Narrative—or story—art represents events taking place over time. These events may, however, be compressed into a single image that implies something that has already happened or is about to take place.
Painting, of course, has told stories since at least the time of the ancient Egyptians. Starting in the Renaissance, “history painting”—paintings of events from biblical or classical history—acquired the highest status. Nineteenth-century painting and sculpture depicted not only great moments in history but also domestic dramas of a decidedly sentimental nature. Such subjects were rejected by modern painters during the late nineteenth century in favor of scenes from contemporary life. Later modern artists sought to purge painting and sculpture of narrative. Storytelling was thought best pursued by writers rather than visual artists, and literary became an insult in the argot of modern art.
By the 1960s, the modernist insistence on abstraction and the taboo against narrative had made telling tales irresistible to many artists. Pop art, New Realist painting and sculpture, and Nouveau Réalisme all provided figurative imagery into which narratives could be read—whether or not they were intended by the artist.
The most popular form of visual narrative now is painting, with performance, installations, and video art the runners-up.

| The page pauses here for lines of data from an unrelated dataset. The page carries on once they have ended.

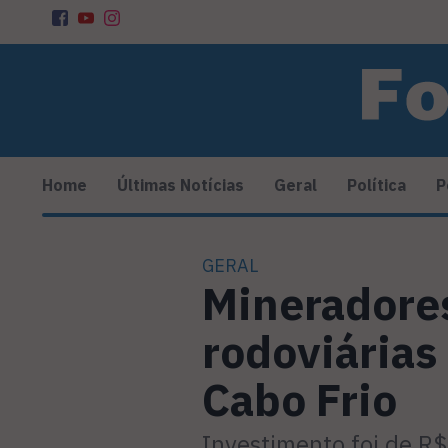
Home
Últimas Notícias
Geral
Política
P
GERAL
Mineradore
rodoviárias
Cabo Frio
Investimento foi de R$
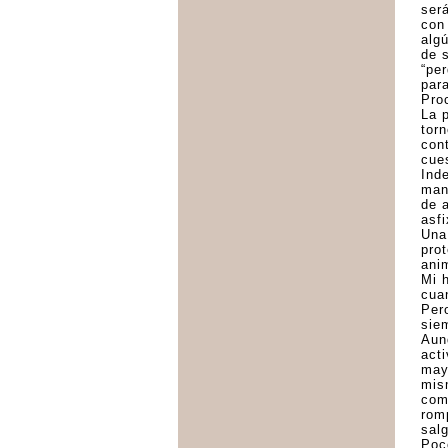
ser
con
alg
de 
“per
para
Pro
La 
torn
con
cue
Ind
man
de 
asfi
Una
pro
anim
Mi h
cua
Per
sie
Aun
act
may
mis
com
rom
sal
Poc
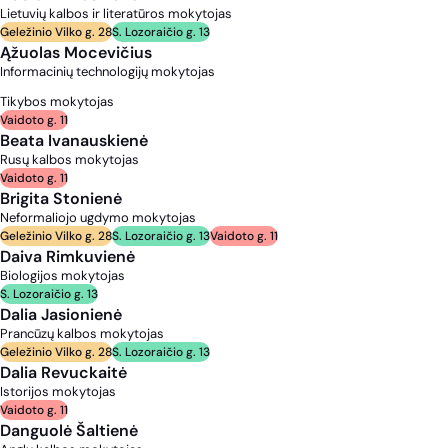
Lietuvių kalbos ir literatūros mokytojas
Geležinio Vilko g. 28
S. Lozoraičio g. 13
Ąžuolas Mocevičius
Informacinių technologijų mokytojas
Tikybos mokytojas
Vaidoto g. 11
Beata Ivanauskienė
Rusų kalbos mokytojas
Vaidoto g. 11
Brigita Stonienė
Neformaliojo ugdymo mokytojas
Geležinio Vilko g. 28
S. Lozoraičio g. 13
Vaidoto g. 11
Daiva Rimkuvienė
Biologijos mokytojas
S. Lozoraičio g. 13
Dalia Jasionienė
Prancūzų kalbos mokytojas
Geležinio Vilko g. 28
S. Lozoraičio g. 13
Dalia Revuckaitė
Istorijos mokytojas
Vaidoto g. 11
Danguolė Šaltienė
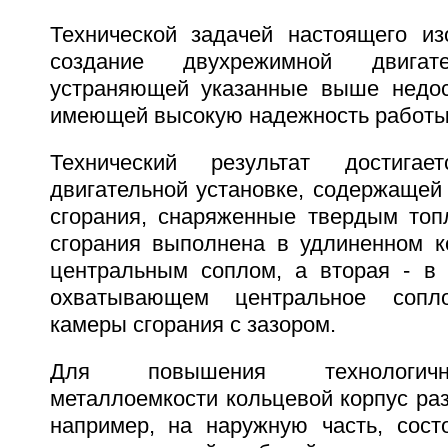
Технической задачей настоящего из
создание двухрежимной двигате
устраняющей указанные выше недос
имеющей высокую надежность работы
Технический результат достиг
двигательной установке, содержащей
сгорания, снаряженные твердым топ
сгорания выполнена в удлиненном к
центральным соплом, а вторая - в 
охватывающем центральное сопл
камеры сгорания с зазором.
Для повышения технологичн
металлоемкости кольцевой корпус раз
например, на наружную часть, сос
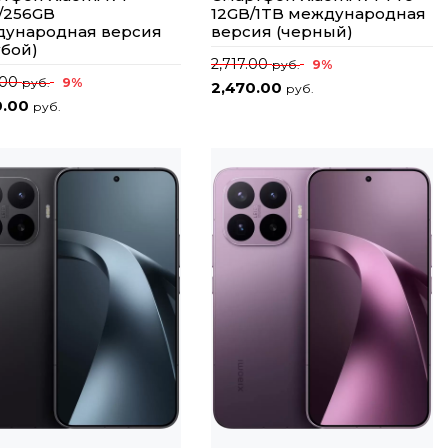
/256GB
12GB/1TB международная
ународная версия
версия (черный)
убой)
2,717.00
9%
руб.
.00
9%
руб.
2,470.00
руб.
0.00
руб.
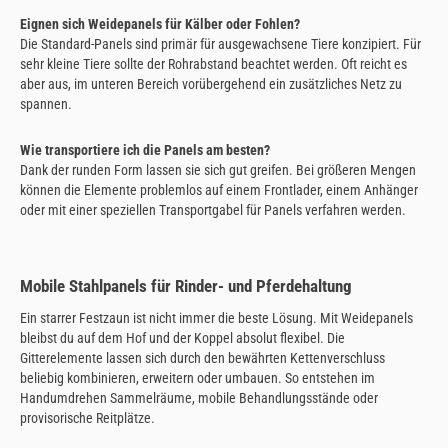
Eignen sich Weidepanels für Kälber oder Fohlen?
Die Standard-Panels sind primär für ausgewachsene Tiere konzipiert. Für
sehr kleine Tiere sollte der Rohrabstand beachtet werden. Oft reicht es
aber aus, im unteren Bereich vorübergehend ein zusätzliches Netz zu
spannen.
Wie transportiere ich die Panels am besten?
Dank der runden Form lassen sie sich gut greifen. Bei größeren Mengen
können die Elemente problemlos auf einem Frontlader, einem Anhänger
oder mit einer speziellen Transportgabel für Panels verfahren werden.
Mobile Stahlpanels für Rinder- und Pferdehaltung
Ein starrer Festzaun ist nicht immer die beste Lösung. Mit Weidepanels
bleibst du auf dem Hof und der Koppel absolut flexibel. Die
Gitterelemente lassen sich durch den bewährten Kettenverschluss
beliebig kombinieren, erweitern oder umbauen. So entstehen im
Handumdrehen Sammelräume, mobile Behandlungsstände oder
provisorische Reitplätze.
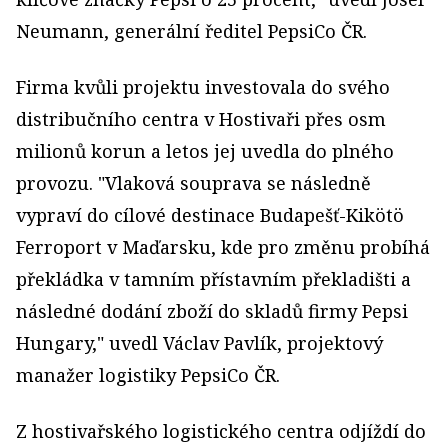
Neumann, generální ředitel PepsiCo ČR.
Firma kvůli projektu investovala do svého
distribučního centra v Hostivaři přes osm
milionů korun a letos jej uvedla do plného
provozu. "Vlaková souprava se následně
vypraví do cílové destinace Budapešť-Kikötö
Ferroport v Maďarsku, kde pro změnu probíhá
překládka v tamním přístavním překladišti a
následné dodání zboží do skladů firmy Pepsi
Hungary," uvedl Václav Pavlík, projektový
manažer logistiky PepsiCo ČR.
Z hostivařského logistického centra odjíždí do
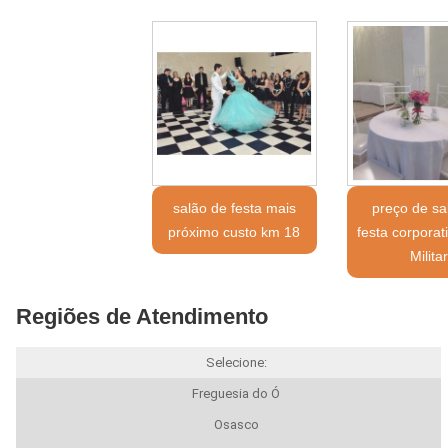
salão de festa mais
preço de sa
próximo custo km 18
festa corporat
Militar
Regiões de Atendimento
Selecione:
Freguesia do Ó
Osasco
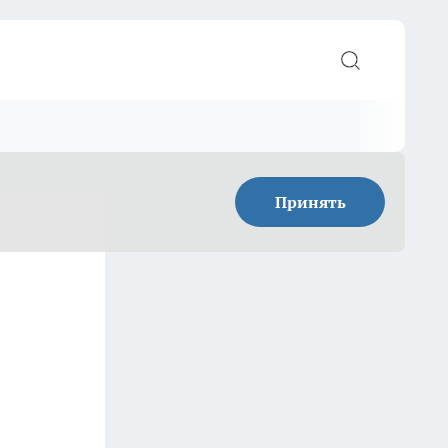
Принять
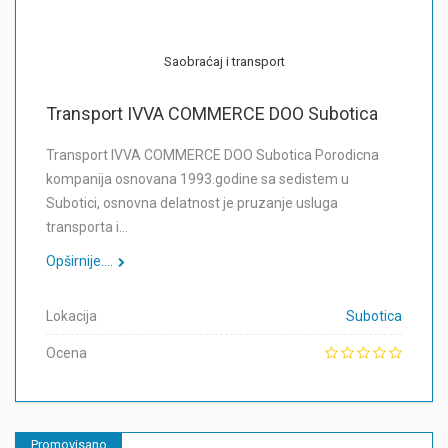
Saobraćaj i transport
Transport IVVA COMMERCE DOO Subotica
Transport IVVA COMMERCE DOO Subotica Porodicna
kompanija osnovana 1993.godine sa sedistem u
Subotici, osnovna delatnost je pruzanje usluga
transporta i…
Opširnije....
Lokacija
Subotica
Ocena
Promovisano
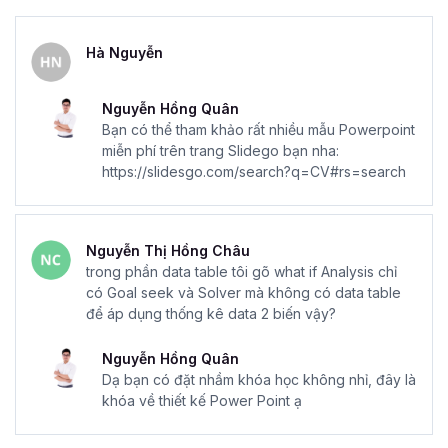
Hà Nguyễn
Nguyễn Hồng Quân
Bạn có thể tham khảo rất nhiều mẫu Powerpoint
miễn phí trên trang Slidego bạn nha:
https://slidesgo.com/search?q=CV#rs=search
Nguyễn Thị Hồng Châu
trong phần data table tôi gõ what if Analysis chỉ
có Goal seek và Solver mà không có data table
để áp dụng thống kê data 2 biến vậy?
Nguyễn Hồng Quân
Dạ bạn có đặt nhầm khóa học không nhỉ, đây là
khóa về thiết kế Power Point ạ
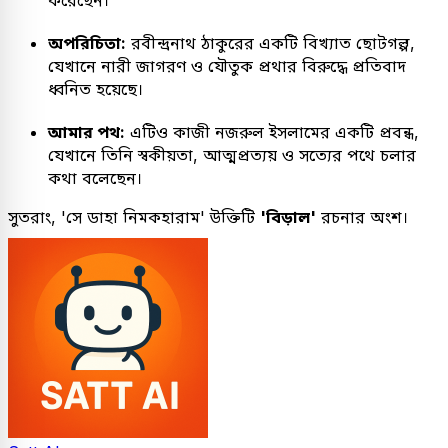
করেছেন।
অপরিচিতা:
রবীন্দ্রনাথ ঠাকুরের একটি বিখ্যাত ছোটগল্প,
যেখানে নারী জাগরণ ও যৌতুক প্রথার বিরুদ্ধে প্রতিবাদ
ধ্বনিত হয়েছে।
আমার পথ:
এটিও কাজী নজরুল ইসলামের একটি প্রবন্ধ,
যেখানে তিনি স্বকীয়তা, আত্মপ্রত্যয় ও সত্যের পথে চলার
কথা বলেছেন।
সুতরাং, 'সে ডাহা নিমকহারাম' উক্তিটি
'বিড়াল'
রচনার অংশ।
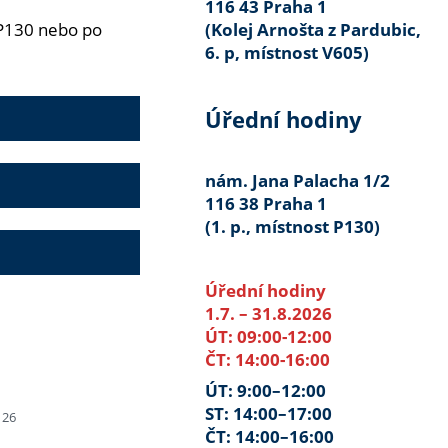
116 43 Praha 1
 P130 nebo po
(Kolej Arnošta z Pardubic,
6. p, místnost V605)
Úřední hodiny
nám. Jana Palacha 1/2
116 38 Praha 1
(1. p., místnost P130)
Úřední hodiny
1.7. – 31.8.2026
ÚT: 09:00-12:00
ČT: 14:00-16:00
ÚT: 9:00–12:00
ST: 14:00–17:00
126
ČT: 14:00–16:00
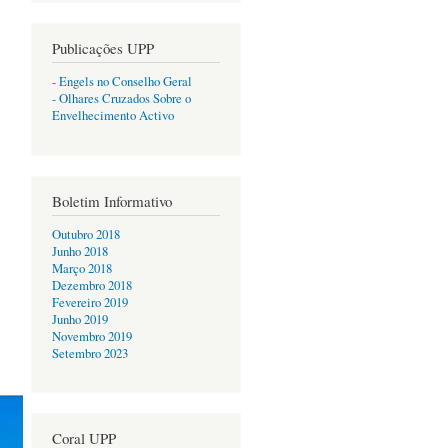
Publicações UPP
- Engels no Conselho Geral
- Olhares Cruzados Sobre o
Envelhecimento Activo
Boletim Informativo
Outubro 2018
Junho 2018
Março 2018
Dezembro 2018
Fevereiro 2019
Junho 2019
Novembro 2019
Setembro 2023
Coral UPP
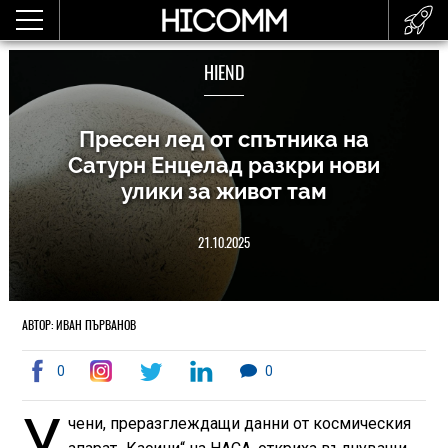
HIEND
Пресен лед от спътника на
Сатурн Енцелад разкри нови
улики за живот там
21.10.2025
АВТОР: ИВАН ПЪРВАНОВ
0
0
У
чени, преразглеждащи данни от космическия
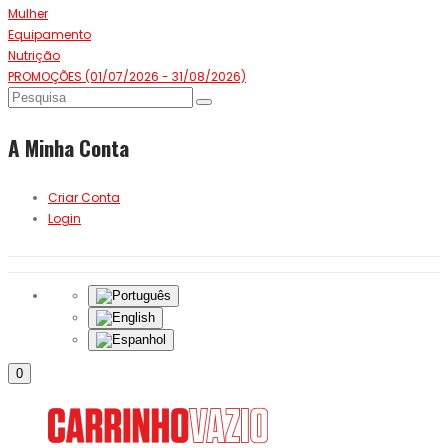
Mulher
Equipamento
Nutrição
PROMOÇÕES (01/07/2026 - 31/08/2026)
A Minha Conta
Criar Conta
Login
0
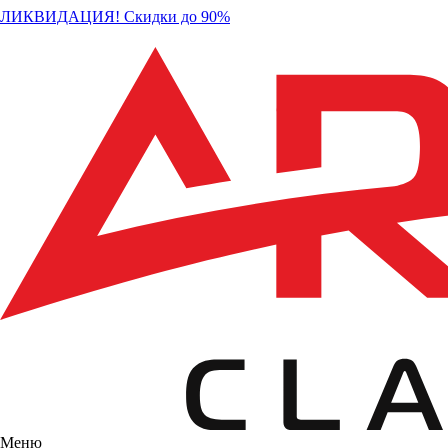
ЛИКВИДАЦИЯ! Скидки до 90%
Меню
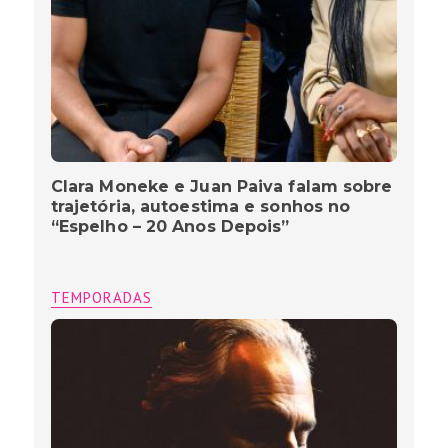
Clara Moneke e Juan Paiva falam sobre
trajetória, autoestima e sonhos no
“Espelho – 20 Anos Depois”
TEMPORADAS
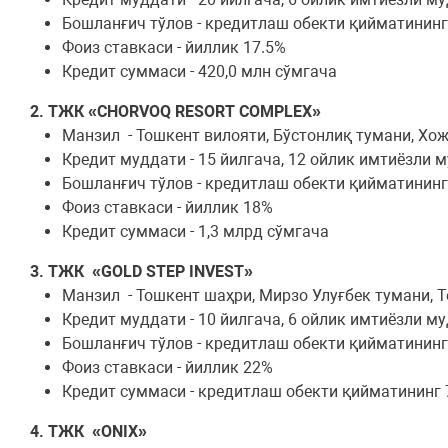
Бошланғич тўлов - кредитлаш обекти қийматинин
Фоиз ставкаси - йиллик 17.5%
Кредит суммаси - 420,0 млн сўмгача
2. ТЖК «CHORVOQ RESORT COMPLEX»
Манзил - Тошкент вилояти, Бўстонлиқ тумани, Х
Кредит муддати - 15 йилгача, 12 ойлик имтиёзли 
Бошланғич тўлов - кредитлаш обекти қийматинин
Фоиз ставкаси - йиллик 18%
Кредит суммаси - 1,3 млрд сўмгача
3. ТЖК «GOLD STEP INVEST»
Манзил - Тошкент шаҳри, Мирзо Улуғбек тумани, 
Кредит муддати - 10 йилгача, 6 ойлик имтиёзли м
Бошланғич тўлов - кредитлаш обекти қийматинин
Фоиз ставкаси - йиллик 22%
Кредит суммаси - кредитлаш обекти қийматининг
4. ТЖК «ONIX»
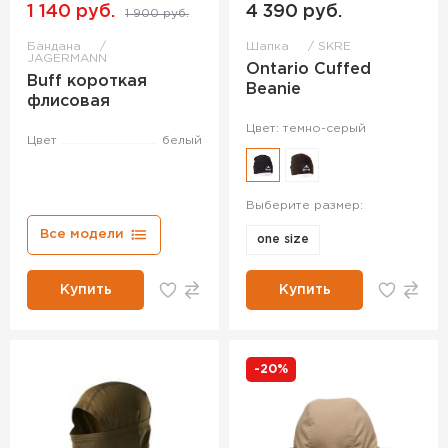
1 140 руб.
4 390 руб.
1 900 руб.
Бандана
Шапка
SKRE
JAGERMANN
Ontario Cuffed
Buff короткая
Beanie
флисовая
Цвет: темно-серый
Цвет
белый
Выберите размер:
Все модели
one size
Купить
Купить
-20%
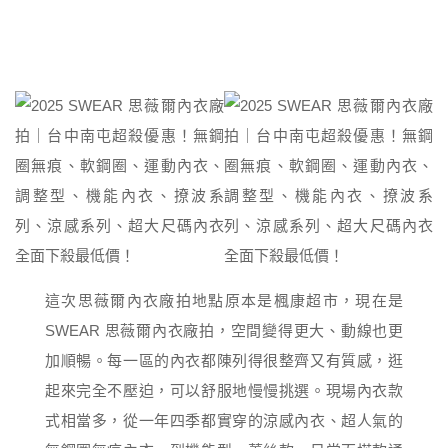
這次思薇爾內衣廠拍地點原本是楓康超市，現在是
SWEAR 思薇爾內衣廠拍，空間變得更大、動線也更
加順暢。每一區的內衣都陳列得很整齊又有質感，逛
起來完全不壓迫，可以舒服地慢慢挑選。現場內衣款
式相當多，從一年四季都實穿的涼感內衣、超人氣的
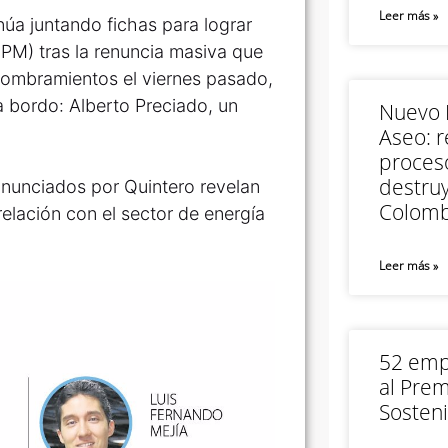
Leer más »
inúa juntando fichas para lograr
EPM) tras la renuncia masiva que
 nombramientos el viernes pasado,
a bordo: Alberto Preciado, un
Nuevo M
Aseo: r
proceso
destruy
anunciados por Quintero revelan
Colomb
relación con el sector de energía
Leer más »
52 empr
al Prem
Sosteni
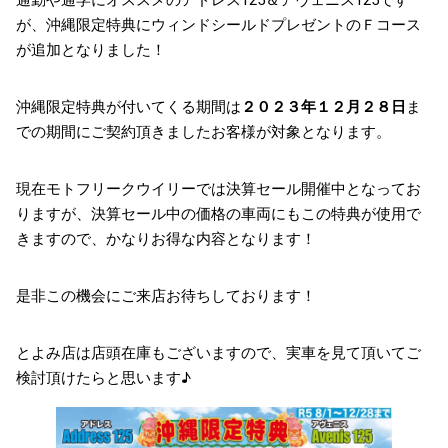
通勤や通学にオススメのアドレス125＆アヴェニス125です
が、沖縄限定特典にウィンドシールドプレゼントのＦコース
が追加となりました！
沖縄限定特典が付いてくる期間は
２０２３年１２月２８日
ま
での期間にご契約頂きましたお客様が対象となります。
現在モトフリークウイリーでは決算セール開催中となってお
りますが、決算セール中の価格の車両にもこの特典が使用で
きますので、かなりお得な内容となります！
是非この機会にご来店お待ちしております！
とよみ店は店頭在庫もございますので、実車を見て頂いてご
検討頂けたらと思います♪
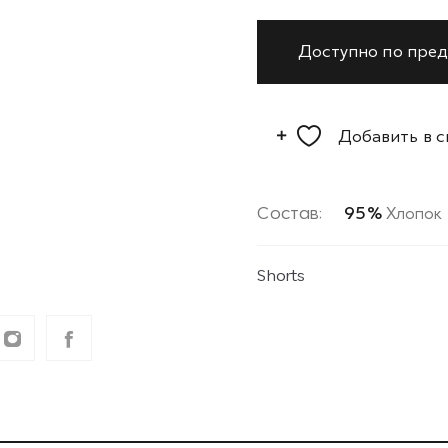
Доступно по пред
Добавить в 
Состав:
95%
Хлопок
Shorts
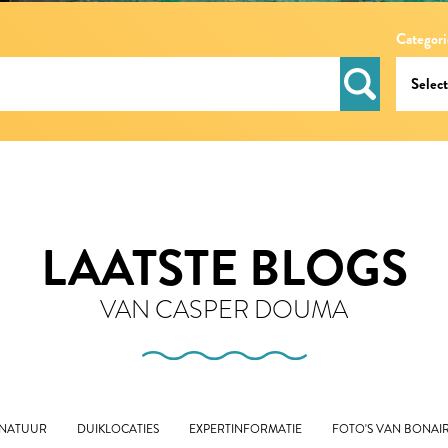
Categori
LAATSTE BLOGS
VAN CASPER DOUMA
 NATUUR
DUIKLOCATIES
EXPERTINFORMATIE
FOTO'S VAN BONAI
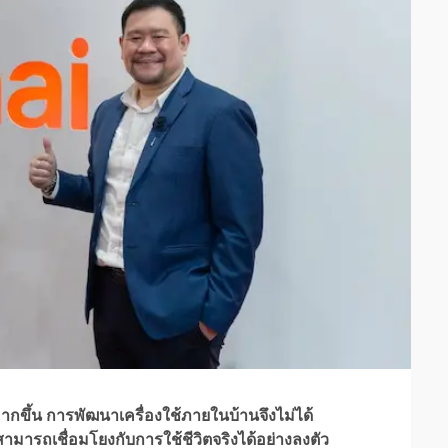
ากขึ้น การพัฒนาเครื่องใช้ภายในบ้านจึงไม่ได้
งสามารถเชื่อมโยงกับการใช้ชีวิตจริงได้อย่างลงตัว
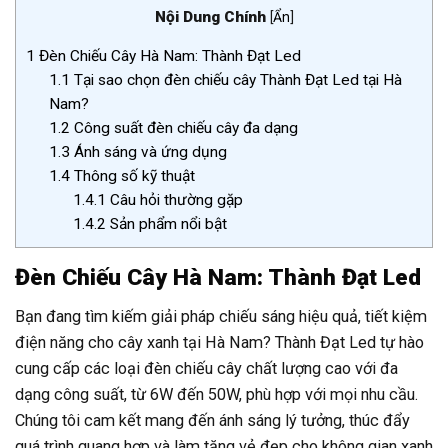
Nội Dung Chính
[
Ẩn
]
1
Đèn Chiếu Cây Hà Nam: Thành Đạt Led
1.1
Tại sao chọn đèn chiếu cây Thành Đạt Led tại Hà
Nam?
1.2
Công suất đèn chiếu cây đa dạng
1.3
Ánh sáng và ứng dụng
1.4
Thông số kỹ thuật
1.4.1
Câu hỏi thường gặp
1.4.2
Sản phẩm nổi bật
Đèn Chiếu Cây Hà Nam: Thành Đạt Led
Bạn đang tìm kiếm giải pháp chiếu sáng hiệu quả, tiết kiệm
điện năng cho cây xanh tại Hà Nam? Thành Đạt Led tự hào
cung cấp các loại đèn chiếu cây chất lượng cao với đa
dạng công suất, từ 6W đến 50W, phù hợp với mọi nhu cầu.
Chúng tôi cam kết mang đến ánh sáng lý tưởng, thúc đẩy
quá trình quang hợp và làm tăng vẻ đẹp cho không gian xanh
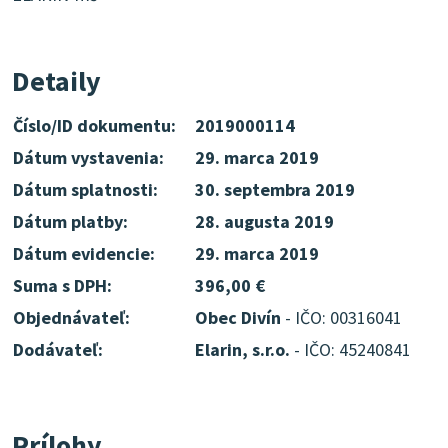
Detaily
Číslo/ID dokumentu:
2019000114
Dátum vystavenia:
29. marca 2019
Dátum splatnosti:
30. septembra 2019
Dátum platby:
28. augusta 2019
Dátum evidencie:
29. marca 2019
Suma s DPH:
396,00 €
Objednávateľ:
Obec Divín
- IČO: 00316041
Dodávateľ:
Elarin, s.r.o.
- IČO: 45240841
Prílohy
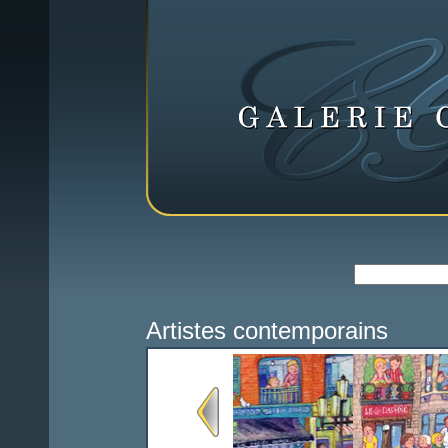
Artistes contemporains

Narrative artwork ranges from Bruce Charlesworth’s amusing “who done it” installations suggestive of B novels to Faith Ringgold’s affecting autobiographical stories written and painted on quilts. (Words are a frequent element in narrative art.) The narrative approach seems especially suited to psychological self-examination and the investigation of the role-playing that is so conspicuous an element of late-twentieth-century social interaction.